Izabel Maior, ex-secretária nacional dos direitos da pessoa com deficiência, também contribuiu significativamente ao recomendar o envolvimento da Câmara nas pressões ao STF. Segundo ela, o “Caso Sônia” é um exemplo gritante de violação dos direitos humanos, que perpetua práticas escravagistas. Izabel destacou que, até o momento, o único posicionamento oficial veio do ministro André Mendonça, que pediu mais informações e permitiu que Sônia permanecesse na casa dos patrões. Maior salientou a necessidade de um posicionamento conjunto da Corte.
Os organizadores da campanha #sonialivre criticaram veementemente as alegações do desembargador de que Sônia era tratada como um membro da família. Segundo eles, esta narrativa contrasta fortemente com a realidade vivida por Sônia, que foi privada de educação, saúde e cidadania, e sequer teve acesso à linguagem de sinais (Libras) para se comunicar. A coordenadora da campanha, a juíza do trabalho aposentada Mylene Seidl, inclusive enfatizou que há outras hipóteses criminais a serem investigadas, como trabalho infantil, tráfico de pessoas e violência, segundo a Lei Maria da Penha.
A irmã de Sônia, Marta de Jesus, reforçou que a vítima perdeu contato com sua família biológica aos nove anos e que a mãe jamais os teria abandonado.

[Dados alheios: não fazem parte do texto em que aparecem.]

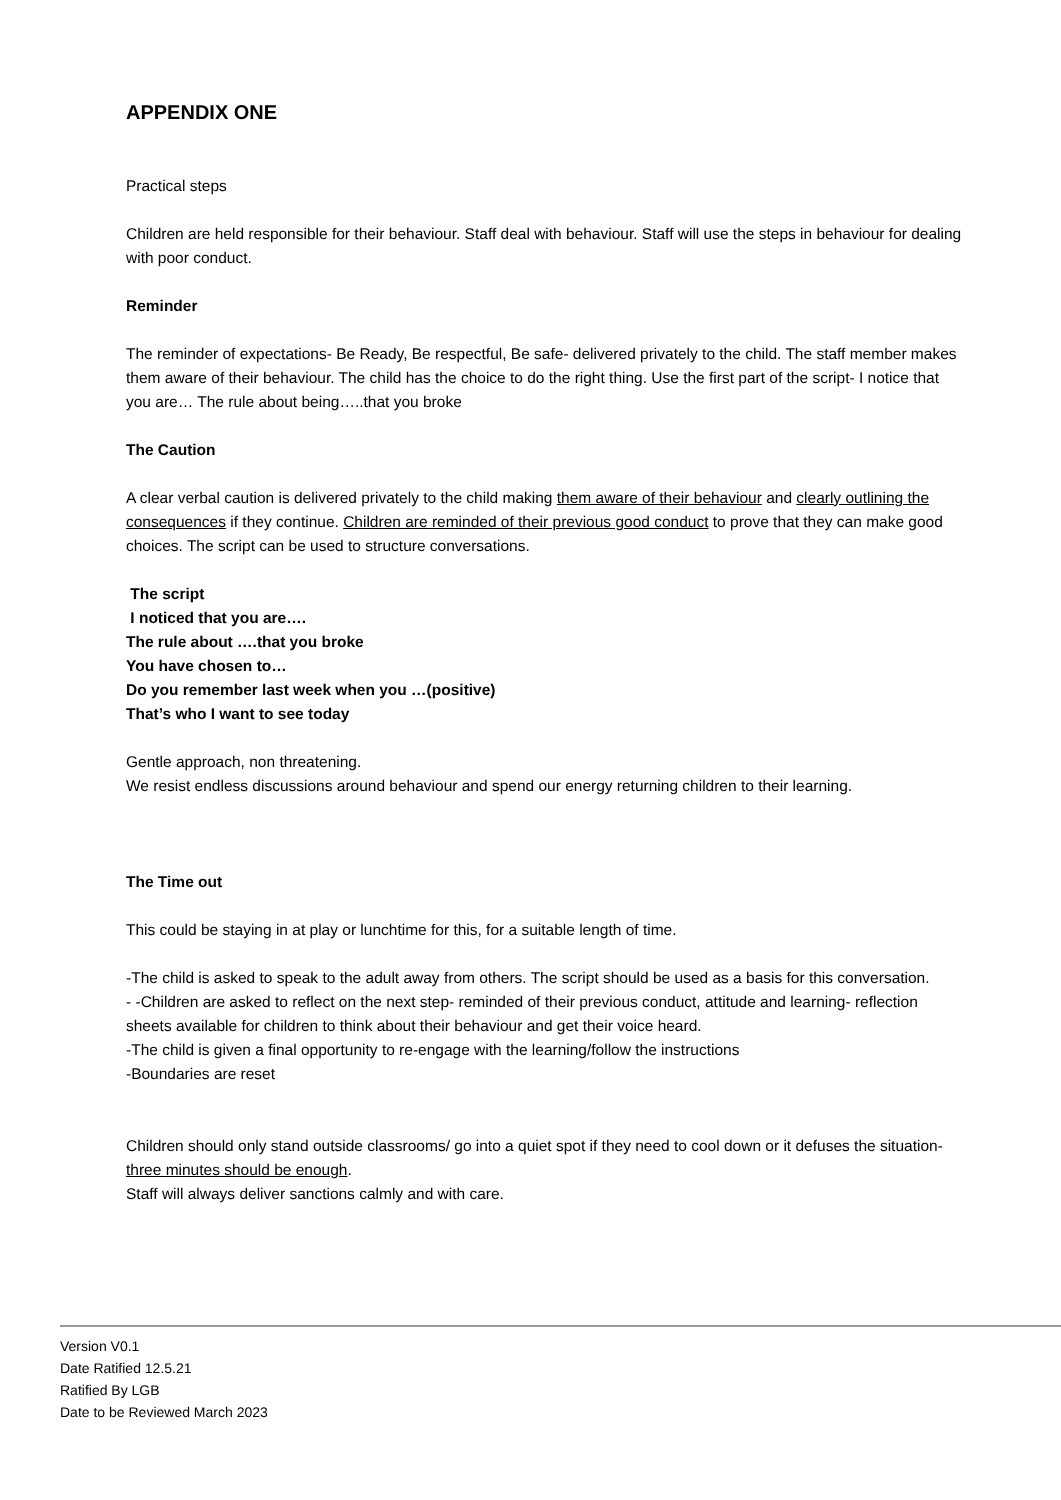APPENDIX ONE
Practical steps
Children are held responsible for their behaviour. Staff deal with behaviour. Staff will use the steps in behaviour for dealing with poor conduct.
Reminder
The reminder of expectations- Be Ready, Be respectful, Be safe- delivered privately to the child. The staff member makes them aware of their behaviour. The child has the choice to do the right thing. Use the first part of the script- I notice that you are… The rule about being…..that you broke
The Caution
A clear verbal caution is delivered privately to the child making them aware of their behaviour and clearly outlining the consequences if they continue. Children are reminded of their previous good conduct to prove that they can make good choices. The script can be used to structure conversations.
The script
I noticed that you are….
The rule about ….that you broke
You have chosen to…
Do you remember last week when you …(positive)
That’s who I want to see today
Gentle approach, non threatening.
We resist endless discussions around behaviour and spend our energy returning children to their learning.
The Time out
This could be staying in at play or lunchtime for this, for a suitable length of time.
-The child is asked to speak to the adult away from others. The script should be used as a basis for this conversation.
- -Children are asked to reflect on the next step- reminded of their previous conduct, attitude and learning- reflection sheets available for children to think about their behaviour and get their voice heard.
-The child is given a final opportunity to re-engage with the learning/follow the instructions
-Boundaries are reset
Children should only stand outside classrooms/ go into a quiet spot if they need to cool down or it defuses the situation- three minutes should be enough.
Staff will always deliver sanctions calmly and with care.
Version V0.1
Date Ratified 12.5.21
Ratified By LGB
Date to be Reviewed March 2023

Marta argumentou que, ao reencontrar a família, Sônia deveria ter sido ressocializada com eles, e não retornada aos seus algozes.
O Ministério dos Direitos Humanos tem acompanhado de perto o caso e divulgou que, em 2023, foram registradas 3.400 denúncias de trabalho escravo no Brasil, um recorde histórico. Naira Gaspar, representante do Ministério, destacou a necessidade urgente de Sônia aprender Libras para poder expressar seus sentimentos e ressaltou a vulnerabilidade acentuada das pessoas com deficiência.
Marcelo Zig, presidente do Quilombo PCD, sublinhou a recente inclusão das pessoas com deficiência no “Mapa da Violência”, ainda que os dados estejam subnotificados devido à dificuldade das vítimas em denunciar. A deputada Carla Ayres (PT-SC) propôs um projeto de lei que visa impedir o “desresgate”, ou seja, o retorno das vítimas ao local de onde foram resgatadas.
A audiência na Câmara também expressou solidariedade aos auditores que denunciaram o caso e foram afastados de suas funções. Um dossiê detalhado foi entregue à relatora da ONU sobre Formas Contemporâneas de Racismo, Ashwini K.P., e a campanha seguirá com intensa mobilização nos próximos 30 dias, antes da data limite de 6 de agosto, fortalecendo a luta por #sonialivre.